How the Customer Journey Is Shifting with AI

Facebook
Twitter
LinkedIn

Not long ago, planning a hotel stay required effort. Travelers began with a search query, scanned a list of links, clicked through multiple hotel websites and OTAs, compared photos and amenities, read reviews, and gradually narrowed their options. The process was time-consuming, but it felt necessary. Search engines provided options, not direction, and travelers expected to do the work themselves.

That journey has changed. 

The Pre-AI Customer Journey: Exploration Through Volume

Before AI-enabled search, discovery was largely linear. Travelers relied on keyword-based searches such as “hotel near downtown” or “best hotel near campus,” then evaluated properties individually. Hotel websites were designed to support this behavior, with a focus on search engine optimization, image galleries, amenity lists, and conversion-focused layouts.

The decision path followed a familiar pattern:
Search → Click → Compare → Decide → Book

Choice was abundant, but clarity was limited. Many hotels used similar language, making differentiation difficult. Adding paid search could further skew the results. Still, travelers accepted this friction (perhaps because there was no better option) as part of the planning process.

Pro Tip:
• Traditional SEO focused on being found. AI-enabled search prioritizes being understood.
• Hotels that still rely on keyword-heavy, generic copy are often invisible to AI-generated recommendations.

The AI-Enabled Journey: From Searching to Delegating

Today, travelers approach search differently. Instead of entering fragmented keywords, they ask complete questions:
• Where should we stay for a quiet weekend near the university?
• Which hotels in the northeast would be best for a romantic anniversary trip?
• Is there walkable dining, culture, and attractions near (hotel name)?

Pro Tip:
• If a traveler can ask this question out loud, your website should already answer it.
• Pages written around real trip scenarios perform better than pages written around room types alone.

AI-powered search tools synthesize information across sources and deliver recommendations rather than lists. As a result, travelers place greater trust in the response itself. When a hotel appears in an AI-generated answer, it is assumed to be relevant, vetted, and aligned with the traveler’s intent.

This fundamentally alters behavior. Rather than comparing broadly, travelers validate narrowly. Fewer properties enter the consideration set, and decisions are made more quickly.

What Travelers Evaluate Now

When travelers do visit a hotel website, their mindset has shifted. They are no longer asking whether the hotel is “good.” They are asking whether it is the right fit for their specific trip.

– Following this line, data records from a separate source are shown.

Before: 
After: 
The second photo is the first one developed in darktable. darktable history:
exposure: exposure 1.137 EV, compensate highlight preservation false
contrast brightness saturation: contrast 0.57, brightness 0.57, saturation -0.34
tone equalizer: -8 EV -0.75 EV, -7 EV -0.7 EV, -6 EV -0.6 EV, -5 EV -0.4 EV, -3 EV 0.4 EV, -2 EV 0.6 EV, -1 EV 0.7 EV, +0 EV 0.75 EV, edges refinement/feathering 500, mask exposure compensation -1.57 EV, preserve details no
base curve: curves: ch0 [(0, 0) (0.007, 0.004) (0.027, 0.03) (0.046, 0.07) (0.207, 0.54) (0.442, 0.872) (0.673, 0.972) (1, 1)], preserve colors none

Pro Tip: Content that performs well in this environment:
• Clearly defines who the hotel is best suited for
• Describes location in practical, situational terms
• Explains the experience, not just the features
• Aligns closely with guest reviews and third-party descriptions

Generic marketing language creates hesitation. Vague claims such as “ideally located” or “perfect for business and leisure” provide little decision support and can undermine confidence—both for travelers and for AI systems tasked with accurately summarizing the property. Eliminating vagueness in content can improve search results in both traditional and AI-driven contexts.

How AI Influences Trust Behind the Scenes

AI-enabled search places a premium on consistency and clarity. Hotels that present a coherent narrative across their website, online listings, and guest reviews are easier for AI to understand and recommend. When messaging conflicts or lacks specificity, trust erodes quickly.

Pro Tip:
• Review your website, OTA descriptions, and Google Business Profile side by side.
• If they don’t tell the same story, AI (and travelers) will hesitate.

From a traveler’s perspective, clear information builds trust. When a hotel is specific about what it offers, it feels more honest and easier to believe. And when a hotel is upfront about who it’s best suited for, it becomes simpler to choose.

A Shorter Journey With Higher Stakes

AI has not eliminated the customer journey; it has condensed it. Discovery happens faster, options are filtered earlier, and fewer touchpoints occur before a decision is made. This raises the stakes for how hotels present themselves digitally, or they risk being left out of the conversation.

Pro Tip:
• Fewer touchpoints mean fewer chances to explain yourself.
• Your homepage and key landing pages should answer “Is this right for me?” within seconds.

Success is no longer about being everything to everyone. It is about being immediately understandable to the right traveler at the right moment.

What This Shift Means for Hoteliers

As AI continues to shape how travelers search, hotels must adapt their digital presence accordingly. Websites are no longer just marketing tools—they are reference sources that AI uses to interpret, summarize, and recommend.

Pro Tip:
• Think of your website less as a sales pitch and more as a reference guide for both travelers and AI.
• Clear explanations outperform clever marketing language.

Hotels that clearly define their audience, articulate their experience, and maintain consistency across channels are better positioned to appear in AI-driven recommendations and to convert traveler confidence into bookings.

The customer journey is evolving quickly. The hotels that recognize this shift—and respond with clarity rather than complexity—will be the ones most easily chosen.